_Challenge_:
Copy every line of the records below, character for character.

+ + + +

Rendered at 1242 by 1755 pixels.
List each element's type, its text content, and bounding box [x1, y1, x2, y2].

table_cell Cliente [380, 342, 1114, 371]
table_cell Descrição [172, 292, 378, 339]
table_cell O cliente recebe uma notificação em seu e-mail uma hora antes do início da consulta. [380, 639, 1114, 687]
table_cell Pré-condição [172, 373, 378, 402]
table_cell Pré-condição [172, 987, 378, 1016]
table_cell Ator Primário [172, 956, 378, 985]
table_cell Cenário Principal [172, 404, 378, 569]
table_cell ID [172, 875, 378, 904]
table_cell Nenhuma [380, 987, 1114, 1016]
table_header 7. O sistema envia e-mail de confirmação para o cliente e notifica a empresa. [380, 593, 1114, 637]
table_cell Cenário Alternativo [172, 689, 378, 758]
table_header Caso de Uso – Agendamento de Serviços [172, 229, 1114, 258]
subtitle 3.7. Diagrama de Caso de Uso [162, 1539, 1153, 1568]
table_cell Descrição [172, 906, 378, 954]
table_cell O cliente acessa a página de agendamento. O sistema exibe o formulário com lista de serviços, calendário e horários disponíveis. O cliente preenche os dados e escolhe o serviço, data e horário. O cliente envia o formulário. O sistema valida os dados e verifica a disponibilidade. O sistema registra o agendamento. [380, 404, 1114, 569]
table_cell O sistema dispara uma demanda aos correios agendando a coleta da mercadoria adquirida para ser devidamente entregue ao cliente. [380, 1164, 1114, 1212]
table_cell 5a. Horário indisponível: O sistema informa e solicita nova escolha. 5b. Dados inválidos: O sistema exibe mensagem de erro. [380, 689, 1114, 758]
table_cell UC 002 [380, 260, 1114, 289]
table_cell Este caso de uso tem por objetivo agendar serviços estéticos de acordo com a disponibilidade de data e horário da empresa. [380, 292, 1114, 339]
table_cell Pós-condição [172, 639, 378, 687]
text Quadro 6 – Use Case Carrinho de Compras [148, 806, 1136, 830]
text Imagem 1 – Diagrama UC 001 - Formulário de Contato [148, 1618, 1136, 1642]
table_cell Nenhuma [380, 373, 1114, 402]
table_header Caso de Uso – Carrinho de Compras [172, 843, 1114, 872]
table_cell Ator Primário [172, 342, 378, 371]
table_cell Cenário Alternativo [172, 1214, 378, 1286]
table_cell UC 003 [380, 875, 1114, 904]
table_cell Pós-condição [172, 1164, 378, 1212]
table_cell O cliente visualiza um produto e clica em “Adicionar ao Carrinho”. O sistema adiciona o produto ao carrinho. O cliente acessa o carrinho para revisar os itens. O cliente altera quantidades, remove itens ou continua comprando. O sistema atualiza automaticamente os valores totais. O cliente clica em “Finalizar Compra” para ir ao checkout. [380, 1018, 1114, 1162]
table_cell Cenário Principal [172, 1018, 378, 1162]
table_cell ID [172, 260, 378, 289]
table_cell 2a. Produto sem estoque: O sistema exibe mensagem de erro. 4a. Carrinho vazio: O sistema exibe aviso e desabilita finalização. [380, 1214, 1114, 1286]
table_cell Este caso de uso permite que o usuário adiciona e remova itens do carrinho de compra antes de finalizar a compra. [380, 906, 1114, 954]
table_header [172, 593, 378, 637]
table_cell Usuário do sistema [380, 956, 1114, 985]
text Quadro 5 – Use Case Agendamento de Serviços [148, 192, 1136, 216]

+ + + +

_Finished exercise_:
Rendered at 1242 by 1755 pixels.
List each element's type, its text content, and bounding box [x1, y1, x2, y2].

table_cell Cliente [380, 342, 1114, 371]
table_cell Descrição [172, 292, 378, 339]
table_cell O cliente recebe uma notificação em seu e-mail uma hora antes do início da consulta. [380, 639, 1114, 687]
table_cell Pré-condição [172, 373, 378, 402]
table_cell Pré-condição [172, 987, 378, 1016]
table_cell Ator Primário [172, 956, 378, 985]
table_cell Cenário Principal [172, 404, 378, 569]
table_cell ID [172, 875, 378, 904]
table_cell Nenhuma [380, 987, 1114, 1016]
table_header 7. O sistema envia e-mail de confirmação para o cliente e notifica a empresa. [380, 593, 1114, 637]
table_cell Cenário Alternativo [172, 689, 378, 758]
table_header Caso de Uso – Agendamento de Serviços [172, 229, 1114, 258]
subtitle 3.7. Diagrama de Caso de Uso [162, 1539, 1153, 1568]
table_cell Descrição [172, 906, 378, 954]
table_cell O cliente acessa a página de agendamento. O sistema exibe o formulário com lista de serviços, calendário e horários disponíveis. O cliente preenche os dados e escolhe o serviço, data e horário. O cliente envia o formulário. O sistema valida os dados e verifica a disponibilidade. O sistema registra o agendamento. [380, 404, 1114, 569]
table_cell O sistema dispara uma demanda aos correios agendando a coleta da mercadoria adquirida para ser devidamente entregue ao cliente. [380, 1164, 1114, 1212]
table_cell 5a. Horário indisponível: O sistema informa e solicita nova escolha. 5b. Dados inválidos: O sistema exibe mensagem de erro. [380, 689, 1114, 758]
table_cell UC 002 [380, 260, 1114, 289]
table_cell Este caso de uso tem por objetivo agendar serviços estéticos de acordo com a disponibilidade de data e horário da empresa. [380, 292, 1114, 339]
table_cell Pós-condição [172, 639, 378, 687]
text Quadro 6 – Use Case Carrinho de Compras [148, 806, 1136, 830]
text Imagem 1 – Diagrama UC 001 - Formulário de Contato [148, 1618, 1136, 1642]
table_cell Nenhuma [380, 373, 1114, 402]
table_header Caso de Uso – Carrinho de Compras [172, 843, 1114, 872]
table_cell Ator Primário [172, 342, 378, 371]
table_cell Cenário Alternativo [172, 1214, 378, 1286]
table_cell UC 003 [380, 875, 1114, 904]
table_cell Pós-condição [172, 1164, 378, 1212]
table_cell O cliente visualiza um produto e clica em “Adicionar ao Carrinho”. O sistema adiciona o produto ao carrinho. O cliente acessa o carrinho para revisar os itens. O cliente altera quantidades, remove itens ou continua comprando. O sistema atualiza automaticamente os valores totais. O cliente clica em “Finalizar Compra” para ir ao checkout. [380, 1018, 1114, 1162]
table_cell Cenário Principal [172, 1018, 378, 1162]
table_cell ID [172, 260, 378, 289]
table_cell 2a. Produto sem estoque: O sistema exibe mensagem de erro. 4a. Carrinho vazio: O sistema exibe aviso e desabilita finalização. [380, 1214, 1114, 1286]
table_cell Este caso de uso permite que o usuário adiciona e remova itens do carrinho de compra antes de finalizar a compra. [380, 906, 1114, 954]
table_header [172, 593, 378, 637]
table_cell Usuário do sistema [380, 956, 1114, 985]
text Quadro 5 – Use Case Agendamento de Serviços [148, 192, 1136, 216]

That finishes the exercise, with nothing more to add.